» EXCERPTED PASSAGE
Want to learn more about BluSmart’s downfall?

⚠️ 2 Mistakes

(Left→Right) CTO Rishabh Sood, cofounders Anmol Singh Jaggi and Punit Goyal, CBO Tushar Garg and CEO fleets Anirudh Arun. Sood, Garg and Arun have quit BluSmart.

Mistake 1: Integrity has left the chat

I was utterly shocked when I looked at how Jaggi brothers used company funds for personal use.

🤯 Here’s TLDR:

  • BluSmart’s co-founders, Anmol and Puneet Jaggi, stood accused by SEBI of siphoning off loans raised by their affiliate, Gensol Engineering, meant to lease EVs to BluSmart.

  • Between FY22 and FY24, Gensol availed term loans totalling ₹977.75 crore from IREDA and Power Finance Corporation, ostensibly to procure 6,400 electric vehicles for BluSmart’s fleet.

  • ❓ Of those loans, ₹663.89 crore was booked for the EV leases, yet Gensol’s records show it purchased only 4,704 vehicles for ₹567.73 crore.

» ENTRIES SHOWN
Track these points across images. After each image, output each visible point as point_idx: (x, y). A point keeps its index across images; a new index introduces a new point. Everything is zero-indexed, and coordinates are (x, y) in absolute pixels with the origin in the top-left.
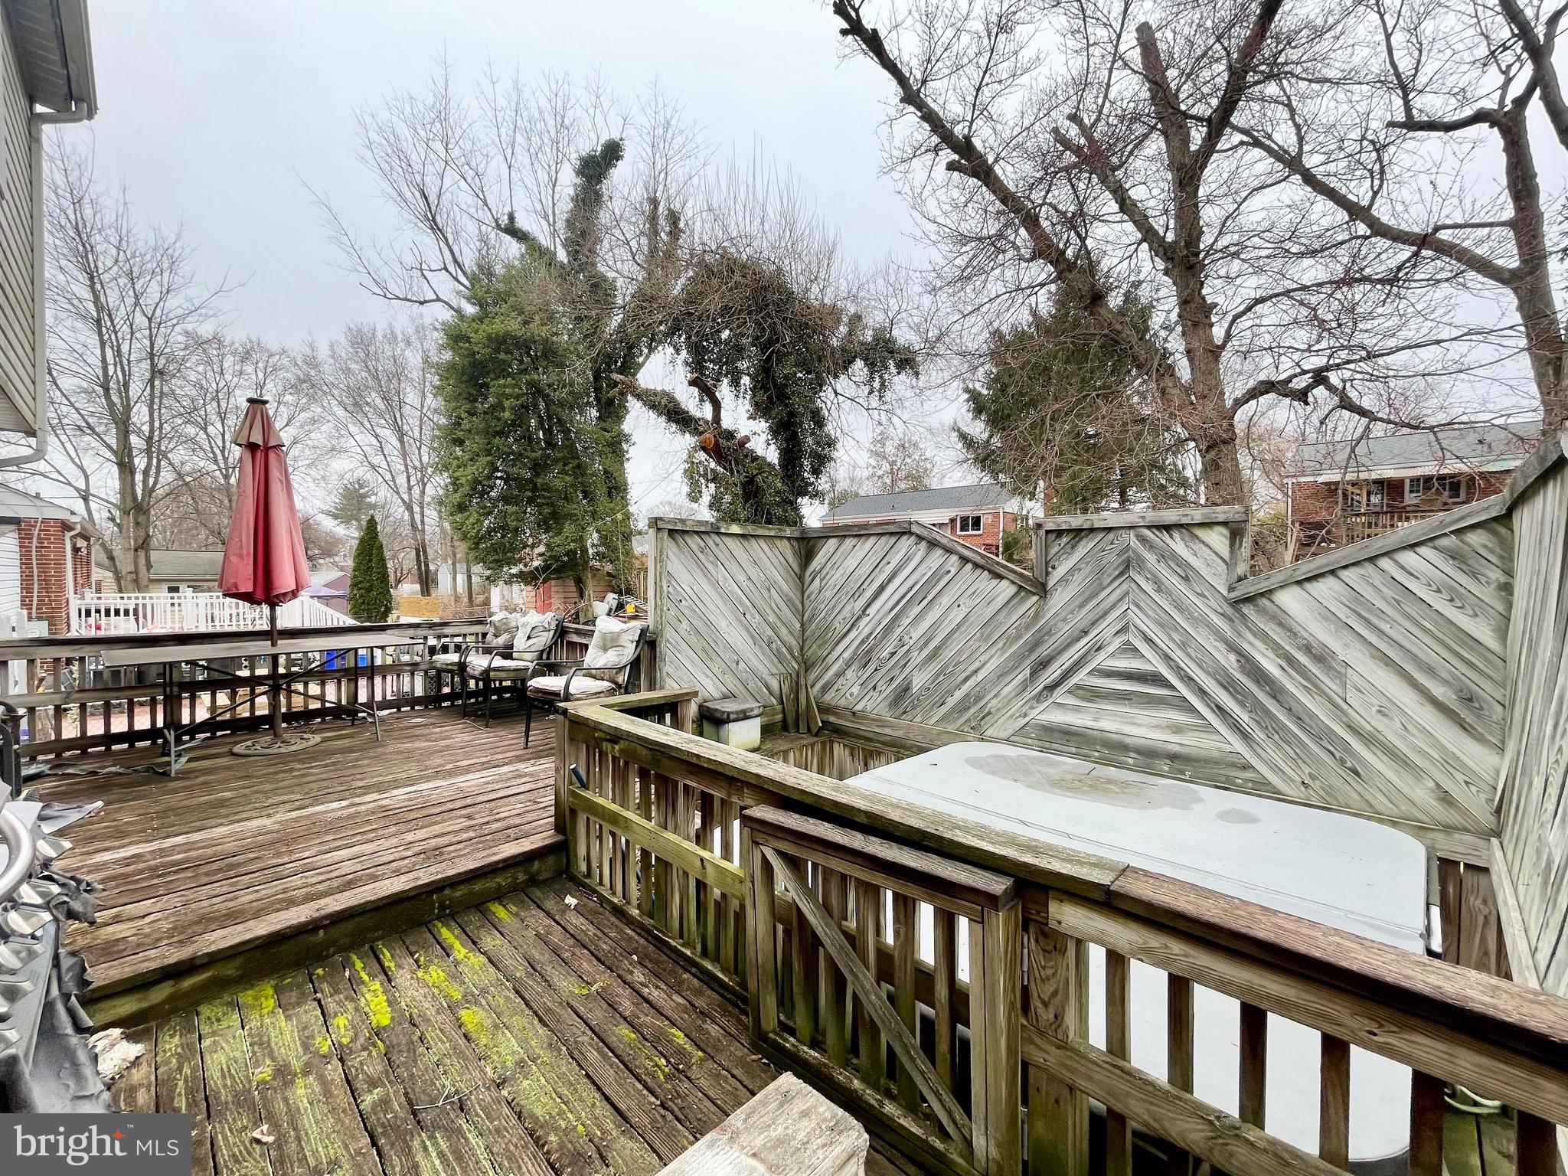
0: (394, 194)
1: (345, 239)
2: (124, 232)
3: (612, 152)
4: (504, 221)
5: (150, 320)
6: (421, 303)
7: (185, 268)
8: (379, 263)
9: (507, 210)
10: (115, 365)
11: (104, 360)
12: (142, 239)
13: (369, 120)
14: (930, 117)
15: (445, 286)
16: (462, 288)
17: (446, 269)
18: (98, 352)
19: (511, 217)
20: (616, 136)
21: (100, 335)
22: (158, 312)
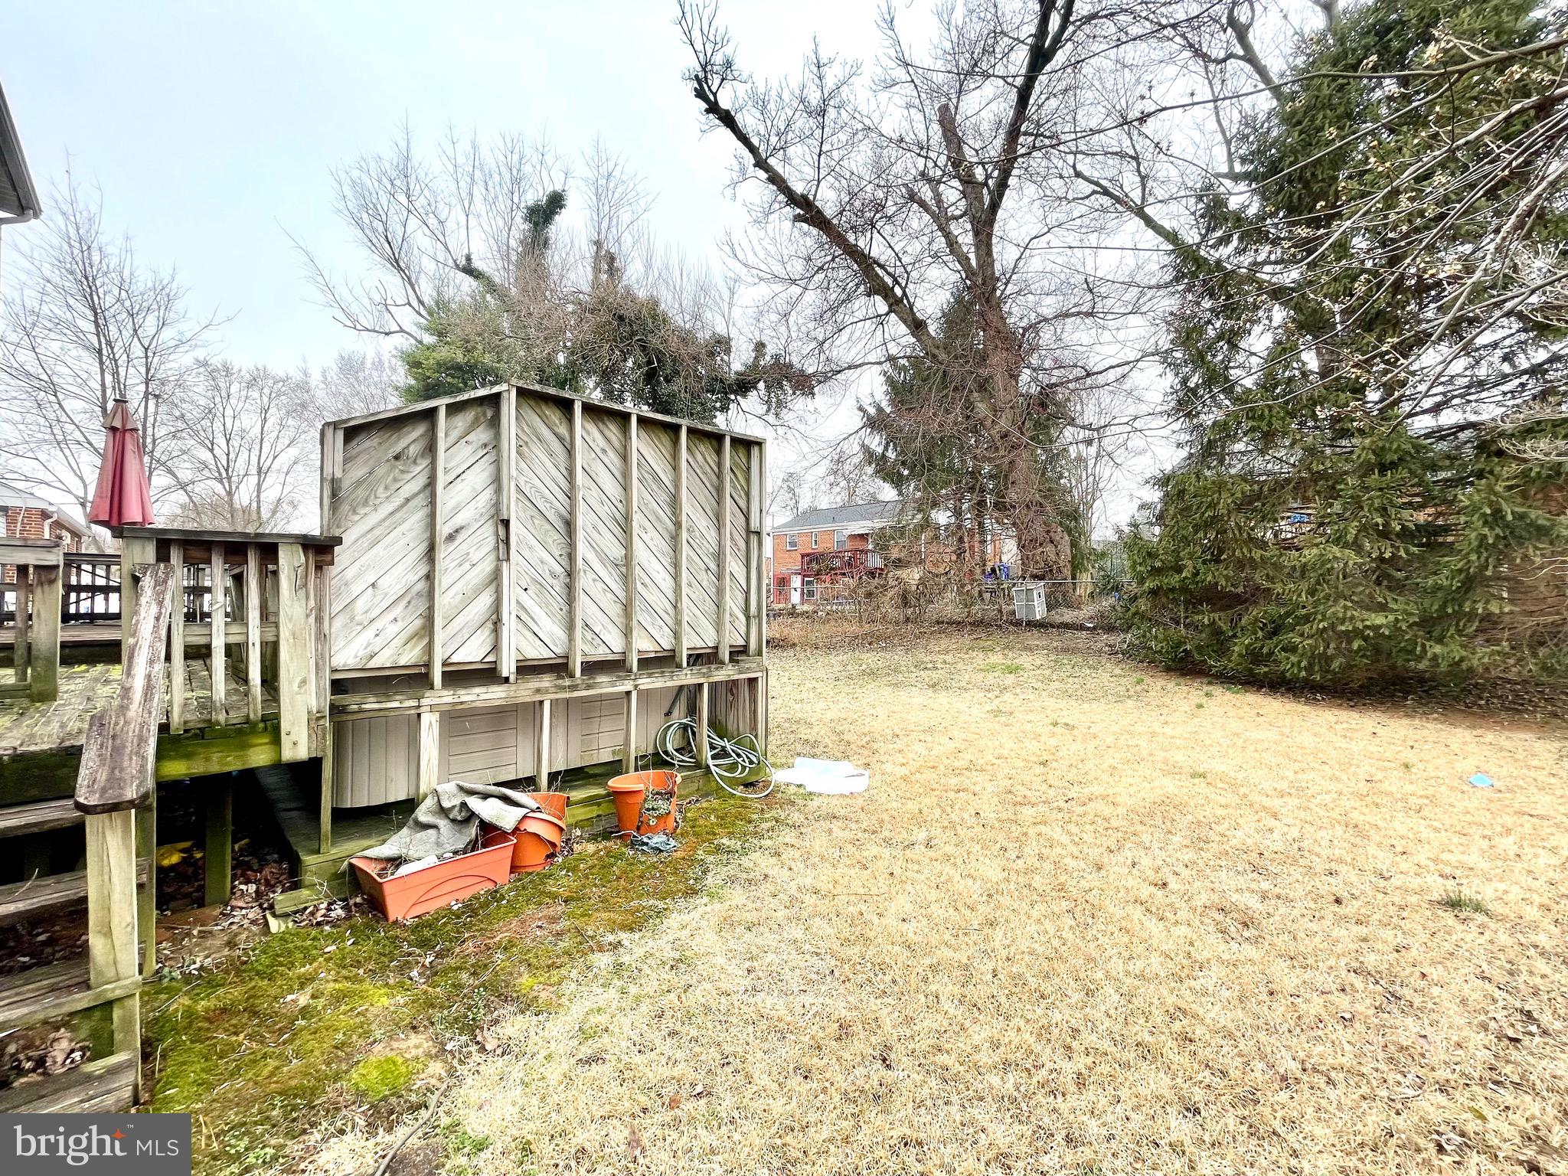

» WORK REQUIRED
Please reproduce the BluSmart passage word for word, starting at "(Left→Right) CTO Rishabh" and ending at "for personal use.".

» EXERCISE ANSWER
(Left→Right) CTO Rishabh Sood, cofounders Anmol Singh Jaggi and Punit Goyal, CBO Tushar Garg and CEO fleets Anirudh Arun. Sood, Garg and Arun have quit BluSmart.

Mistake 1: Integrity has left the chat

I was utterly shocked when I looked at how Jaggi brothers used company funds for personal use.